TASK STATEMENT:
The following listing has lines to check for the word "правам"; give only the number of lines that contain it.
══════════════════════════════
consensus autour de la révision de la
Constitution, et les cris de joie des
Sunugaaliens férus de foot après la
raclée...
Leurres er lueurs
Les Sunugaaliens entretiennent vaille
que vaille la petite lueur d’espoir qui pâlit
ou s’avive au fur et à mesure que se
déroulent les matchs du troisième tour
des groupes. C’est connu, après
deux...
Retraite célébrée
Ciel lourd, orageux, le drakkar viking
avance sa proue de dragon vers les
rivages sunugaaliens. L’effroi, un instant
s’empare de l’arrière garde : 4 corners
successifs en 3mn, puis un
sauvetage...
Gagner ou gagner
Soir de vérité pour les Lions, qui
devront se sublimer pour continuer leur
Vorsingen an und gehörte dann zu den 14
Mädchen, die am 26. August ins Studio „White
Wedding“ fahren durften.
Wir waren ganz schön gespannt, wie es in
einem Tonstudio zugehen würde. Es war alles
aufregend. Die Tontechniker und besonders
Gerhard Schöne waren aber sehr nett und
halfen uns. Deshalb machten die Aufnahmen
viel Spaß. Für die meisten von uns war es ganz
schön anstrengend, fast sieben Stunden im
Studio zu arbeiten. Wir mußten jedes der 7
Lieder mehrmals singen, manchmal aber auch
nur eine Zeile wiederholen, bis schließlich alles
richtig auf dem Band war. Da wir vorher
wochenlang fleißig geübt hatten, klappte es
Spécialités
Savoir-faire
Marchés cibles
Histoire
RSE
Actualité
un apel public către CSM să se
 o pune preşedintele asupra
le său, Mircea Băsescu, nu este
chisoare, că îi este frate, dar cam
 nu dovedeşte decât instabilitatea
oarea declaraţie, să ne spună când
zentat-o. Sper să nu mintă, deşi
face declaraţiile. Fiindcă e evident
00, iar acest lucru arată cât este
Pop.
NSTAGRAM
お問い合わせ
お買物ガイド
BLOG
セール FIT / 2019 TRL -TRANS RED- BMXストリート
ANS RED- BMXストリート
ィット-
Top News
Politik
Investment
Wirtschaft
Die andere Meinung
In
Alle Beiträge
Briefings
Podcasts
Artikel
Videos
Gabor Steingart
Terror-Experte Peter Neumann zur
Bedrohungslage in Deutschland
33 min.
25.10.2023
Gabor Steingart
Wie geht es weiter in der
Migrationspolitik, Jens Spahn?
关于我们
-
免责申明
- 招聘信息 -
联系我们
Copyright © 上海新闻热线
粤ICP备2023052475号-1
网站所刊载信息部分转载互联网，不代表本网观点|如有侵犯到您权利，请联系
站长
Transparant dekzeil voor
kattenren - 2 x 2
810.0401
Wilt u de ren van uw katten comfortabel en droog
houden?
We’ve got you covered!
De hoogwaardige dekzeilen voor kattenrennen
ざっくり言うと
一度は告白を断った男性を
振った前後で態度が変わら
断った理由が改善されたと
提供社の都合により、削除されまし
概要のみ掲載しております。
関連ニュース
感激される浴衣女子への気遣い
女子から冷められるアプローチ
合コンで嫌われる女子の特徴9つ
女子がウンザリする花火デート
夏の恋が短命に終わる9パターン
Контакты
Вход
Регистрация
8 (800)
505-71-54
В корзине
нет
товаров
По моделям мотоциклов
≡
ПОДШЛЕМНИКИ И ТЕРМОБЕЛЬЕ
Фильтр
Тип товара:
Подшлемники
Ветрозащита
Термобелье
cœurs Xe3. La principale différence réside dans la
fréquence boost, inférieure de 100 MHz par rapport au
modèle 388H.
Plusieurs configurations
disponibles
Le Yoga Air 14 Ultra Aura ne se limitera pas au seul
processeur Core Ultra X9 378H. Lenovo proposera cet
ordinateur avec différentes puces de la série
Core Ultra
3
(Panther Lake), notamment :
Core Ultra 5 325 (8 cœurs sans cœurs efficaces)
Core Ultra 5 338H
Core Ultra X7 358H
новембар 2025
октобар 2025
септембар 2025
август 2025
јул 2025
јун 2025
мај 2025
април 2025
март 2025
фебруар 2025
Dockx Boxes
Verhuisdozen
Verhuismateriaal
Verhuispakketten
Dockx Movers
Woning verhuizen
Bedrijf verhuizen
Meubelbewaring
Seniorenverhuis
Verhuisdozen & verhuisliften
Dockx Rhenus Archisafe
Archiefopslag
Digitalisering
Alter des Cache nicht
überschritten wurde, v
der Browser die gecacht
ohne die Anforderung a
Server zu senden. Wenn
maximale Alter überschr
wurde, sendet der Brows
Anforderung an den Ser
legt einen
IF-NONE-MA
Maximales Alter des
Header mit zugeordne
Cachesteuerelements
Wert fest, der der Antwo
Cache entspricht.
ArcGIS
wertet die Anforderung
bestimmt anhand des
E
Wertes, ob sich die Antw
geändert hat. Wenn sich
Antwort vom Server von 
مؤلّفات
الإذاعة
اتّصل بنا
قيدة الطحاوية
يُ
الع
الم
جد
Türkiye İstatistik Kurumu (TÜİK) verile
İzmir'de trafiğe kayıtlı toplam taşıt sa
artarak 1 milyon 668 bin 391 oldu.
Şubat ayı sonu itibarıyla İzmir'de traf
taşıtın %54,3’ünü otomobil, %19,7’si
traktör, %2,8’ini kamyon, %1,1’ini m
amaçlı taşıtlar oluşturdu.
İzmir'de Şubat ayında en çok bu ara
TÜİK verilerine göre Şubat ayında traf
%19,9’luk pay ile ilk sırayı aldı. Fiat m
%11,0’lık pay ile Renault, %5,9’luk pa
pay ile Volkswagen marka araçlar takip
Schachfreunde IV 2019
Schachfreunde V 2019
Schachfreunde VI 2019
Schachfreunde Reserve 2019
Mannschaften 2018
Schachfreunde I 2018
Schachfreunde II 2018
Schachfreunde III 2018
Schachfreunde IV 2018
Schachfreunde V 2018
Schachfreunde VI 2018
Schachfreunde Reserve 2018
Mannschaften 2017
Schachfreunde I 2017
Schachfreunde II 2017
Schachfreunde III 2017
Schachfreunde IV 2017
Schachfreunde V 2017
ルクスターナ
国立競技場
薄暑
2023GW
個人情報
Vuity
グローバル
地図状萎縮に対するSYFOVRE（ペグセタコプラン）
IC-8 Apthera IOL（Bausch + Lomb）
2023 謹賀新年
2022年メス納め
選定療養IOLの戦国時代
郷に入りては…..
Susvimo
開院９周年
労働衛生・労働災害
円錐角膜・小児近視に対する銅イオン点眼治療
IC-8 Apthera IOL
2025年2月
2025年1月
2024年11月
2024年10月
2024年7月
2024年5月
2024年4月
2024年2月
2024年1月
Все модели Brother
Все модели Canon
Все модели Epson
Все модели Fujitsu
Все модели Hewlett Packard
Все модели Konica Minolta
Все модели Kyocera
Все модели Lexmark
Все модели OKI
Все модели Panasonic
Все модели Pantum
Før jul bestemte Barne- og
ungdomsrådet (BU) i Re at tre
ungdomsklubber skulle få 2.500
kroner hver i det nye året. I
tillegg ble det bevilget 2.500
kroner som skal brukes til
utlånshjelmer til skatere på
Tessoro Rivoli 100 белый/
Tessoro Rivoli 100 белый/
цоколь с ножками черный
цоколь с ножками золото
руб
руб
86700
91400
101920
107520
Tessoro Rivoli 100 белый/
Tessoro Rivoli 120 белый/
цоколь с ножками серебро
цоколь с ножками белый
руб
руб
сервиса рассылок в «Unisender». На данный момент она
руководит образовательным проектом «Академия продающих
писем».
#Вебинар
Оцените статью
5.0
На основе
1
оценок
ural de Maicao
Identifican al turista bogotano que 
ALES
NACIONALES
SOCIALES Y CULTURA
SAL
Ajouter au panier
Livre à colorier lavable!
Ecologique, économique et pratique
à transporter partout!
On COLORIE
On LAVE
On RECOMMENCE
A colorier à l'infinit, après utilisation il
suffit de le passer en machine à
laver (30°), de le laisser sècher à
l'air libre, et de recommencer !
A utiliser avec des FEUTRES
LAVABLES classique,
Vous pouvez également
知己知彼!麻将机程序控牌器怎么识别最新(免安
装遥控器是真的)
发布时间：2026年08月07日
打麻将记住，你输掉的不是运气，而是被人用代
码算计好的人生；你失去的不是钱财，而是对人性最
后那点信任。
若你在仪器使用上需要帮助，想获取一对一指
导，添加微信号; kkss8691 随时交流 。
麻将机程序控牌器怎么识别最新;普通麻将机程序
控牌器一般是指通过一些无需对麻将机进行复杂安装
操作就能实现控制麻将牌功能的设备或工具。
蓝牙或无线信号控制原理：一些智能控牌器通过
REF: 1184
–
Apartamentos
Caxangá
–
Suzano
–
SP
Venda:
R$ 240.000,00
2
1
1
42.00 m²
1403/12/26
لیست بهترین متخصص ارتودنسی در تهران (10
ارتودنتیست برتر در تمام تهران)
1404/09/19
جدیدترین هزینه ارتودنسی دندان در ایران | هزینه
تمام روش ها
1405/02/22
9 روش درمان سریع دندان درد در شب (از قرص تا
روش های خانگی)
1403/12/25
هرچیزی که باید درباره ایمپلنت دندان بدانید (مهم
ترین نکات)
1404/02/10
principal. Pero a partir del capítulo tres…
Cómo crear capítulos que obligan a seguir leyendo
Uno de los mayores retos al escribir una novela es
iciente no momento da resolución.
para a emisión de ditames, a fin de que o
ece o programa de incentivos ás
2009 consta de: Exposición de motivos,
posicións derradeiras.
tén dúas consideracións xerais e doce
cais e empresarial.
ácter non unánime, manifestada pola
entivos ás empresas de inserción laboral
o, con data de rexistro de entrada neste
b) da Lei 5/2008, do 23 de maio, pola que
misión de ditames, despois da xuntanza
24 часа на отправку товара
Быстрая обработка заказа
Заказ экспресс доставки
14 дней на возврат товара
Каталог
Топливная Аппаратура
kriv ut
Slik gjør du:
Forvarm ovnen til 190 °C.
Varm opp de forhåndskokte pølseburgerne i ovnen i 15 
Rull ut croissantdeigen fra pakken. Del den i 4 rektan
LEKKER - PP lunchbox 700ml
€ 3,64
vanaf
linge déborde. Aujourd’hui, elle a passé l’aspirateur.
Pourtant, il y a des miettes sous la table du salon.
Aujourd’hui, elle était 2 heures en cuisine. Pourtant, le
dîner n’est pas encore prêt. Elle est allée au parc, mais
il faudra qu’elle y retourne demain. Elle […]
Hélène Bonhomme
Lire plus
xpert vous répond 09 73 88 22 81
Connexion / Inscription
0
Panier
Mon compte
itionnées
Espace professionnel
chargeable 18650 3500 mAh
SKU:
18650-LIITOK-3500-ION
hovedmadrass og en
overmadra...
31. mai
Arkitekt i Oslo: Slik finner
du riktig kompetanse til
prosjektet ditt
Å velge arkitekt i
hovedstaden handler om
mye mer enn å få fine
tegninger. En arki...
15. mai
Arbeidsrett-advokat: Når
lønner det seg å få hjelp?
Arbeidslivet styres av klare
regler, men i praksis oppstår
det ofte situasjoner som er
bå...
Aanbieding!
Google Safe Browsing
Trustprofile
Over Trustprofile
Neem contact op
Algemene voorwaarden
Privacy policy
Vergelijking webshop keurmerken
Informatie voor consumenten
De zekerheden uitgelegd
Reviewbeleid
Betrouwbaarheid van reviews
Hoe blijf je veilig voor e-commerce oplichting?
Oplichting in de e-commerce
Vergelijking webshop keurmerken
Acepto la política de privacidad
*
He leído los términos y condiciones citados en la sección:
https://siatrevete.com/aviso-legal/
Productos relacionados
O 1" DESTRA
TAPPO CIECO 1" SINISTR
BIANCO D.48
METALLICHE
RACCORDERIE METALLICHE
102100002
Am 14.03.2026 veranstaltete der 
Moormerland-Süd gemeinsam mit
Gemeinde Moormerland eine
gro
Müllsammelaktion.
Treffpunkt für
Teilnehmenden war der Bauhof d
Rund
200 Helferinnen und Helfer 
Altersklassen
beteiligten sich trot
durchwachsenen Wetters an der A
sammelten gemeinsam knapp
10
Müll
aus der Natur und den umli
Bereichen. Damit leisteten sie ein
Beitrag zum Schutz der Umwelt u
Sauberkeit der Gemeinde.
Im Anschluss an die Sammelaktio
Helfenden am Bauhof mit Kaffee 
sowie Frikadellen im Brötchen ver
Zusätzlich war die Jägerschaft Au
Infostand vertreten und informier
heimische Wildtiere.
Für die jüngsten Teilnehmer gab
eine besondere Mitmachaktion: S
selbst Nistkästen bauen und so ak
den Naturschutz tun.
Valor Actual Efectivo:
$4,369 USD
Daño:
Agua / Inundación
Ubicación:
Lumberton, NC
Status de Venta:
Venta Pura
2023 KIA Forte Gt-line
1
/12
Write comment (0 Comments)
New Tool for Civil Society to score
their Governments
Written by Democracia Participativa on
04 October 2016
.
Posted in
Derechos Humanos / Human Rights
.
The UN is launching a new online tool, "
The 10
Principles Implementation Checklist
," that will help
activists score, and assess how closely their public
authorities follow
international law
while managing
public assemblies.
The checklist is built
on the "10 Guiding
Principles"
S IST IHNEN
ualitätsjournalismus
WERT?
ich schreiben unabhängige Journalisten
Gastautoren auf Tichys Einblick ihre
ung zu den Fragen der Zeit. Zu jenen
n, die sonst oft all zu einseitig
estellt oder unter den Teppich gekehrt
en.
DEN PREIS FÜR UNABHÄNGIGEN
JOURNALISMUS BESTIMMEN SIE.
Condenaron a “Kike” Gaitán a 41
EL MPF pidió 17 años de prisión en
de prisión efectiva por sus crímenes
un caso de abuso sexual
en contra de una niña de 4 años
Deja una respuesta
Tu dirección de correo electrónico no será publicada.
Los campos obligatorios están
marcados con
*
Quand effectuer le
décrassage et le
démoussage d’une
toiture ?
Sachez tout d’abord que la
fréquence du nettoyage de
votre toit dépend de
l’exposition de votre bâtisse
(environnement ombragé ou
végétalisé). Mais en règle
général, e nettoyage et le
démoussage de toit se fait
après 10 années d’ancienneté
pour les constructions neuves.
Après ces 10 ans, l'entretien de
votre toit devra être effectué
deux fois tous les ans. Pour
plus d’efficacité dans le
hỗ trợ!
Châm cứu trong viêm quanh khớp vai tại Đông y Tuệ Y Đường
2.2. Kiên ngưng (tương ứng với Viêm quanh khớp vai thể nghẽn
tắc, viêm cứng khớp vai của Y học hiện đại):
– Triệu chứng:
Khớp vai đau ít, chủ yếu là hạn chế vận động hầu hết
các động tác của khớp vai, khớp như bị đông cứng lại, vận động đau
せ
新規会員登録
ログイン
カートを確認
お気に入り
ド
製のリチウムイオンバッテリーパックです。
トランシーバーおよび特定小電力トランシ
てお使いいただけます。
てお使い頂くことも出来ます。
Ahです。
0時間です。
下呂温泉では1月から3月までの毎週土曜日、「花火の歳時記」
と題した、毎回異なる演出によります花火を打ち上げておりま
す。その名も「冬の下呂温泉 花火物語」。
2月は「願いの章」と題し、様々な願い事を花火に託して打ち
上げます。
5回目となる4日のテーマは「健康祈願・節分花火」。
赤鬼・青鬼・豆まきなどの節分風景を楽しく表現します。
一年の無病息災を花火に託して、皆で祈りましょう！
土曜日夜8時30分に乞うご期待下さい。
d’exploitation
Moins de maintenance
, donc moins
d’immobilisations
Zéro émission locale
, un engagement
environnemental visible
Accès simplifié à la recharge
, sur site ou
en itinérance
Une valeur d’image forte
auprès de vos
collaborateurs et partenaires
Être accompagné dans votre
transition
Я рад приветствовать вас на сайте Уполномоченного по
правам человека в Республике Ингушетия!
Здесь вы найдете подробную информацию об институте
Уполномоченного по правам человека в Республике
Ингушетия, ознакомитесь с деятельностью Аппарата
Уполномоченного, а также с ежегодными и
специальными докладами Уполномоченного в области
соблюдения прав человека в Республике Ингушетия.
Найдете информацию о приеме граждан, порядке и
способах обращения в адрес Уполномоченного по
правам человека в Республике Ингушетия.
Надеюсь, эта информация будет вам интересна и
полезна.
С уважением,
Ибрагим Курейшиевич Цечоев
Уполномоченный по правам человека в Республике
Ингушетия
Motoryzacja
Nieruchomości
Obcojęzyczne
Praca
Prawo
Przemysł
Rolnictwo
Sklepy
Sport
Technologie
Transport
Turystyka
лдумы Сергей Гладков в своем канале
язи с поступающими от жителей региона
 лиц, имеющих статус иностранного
══════════════════════════════
EXERCISE RESULT:
4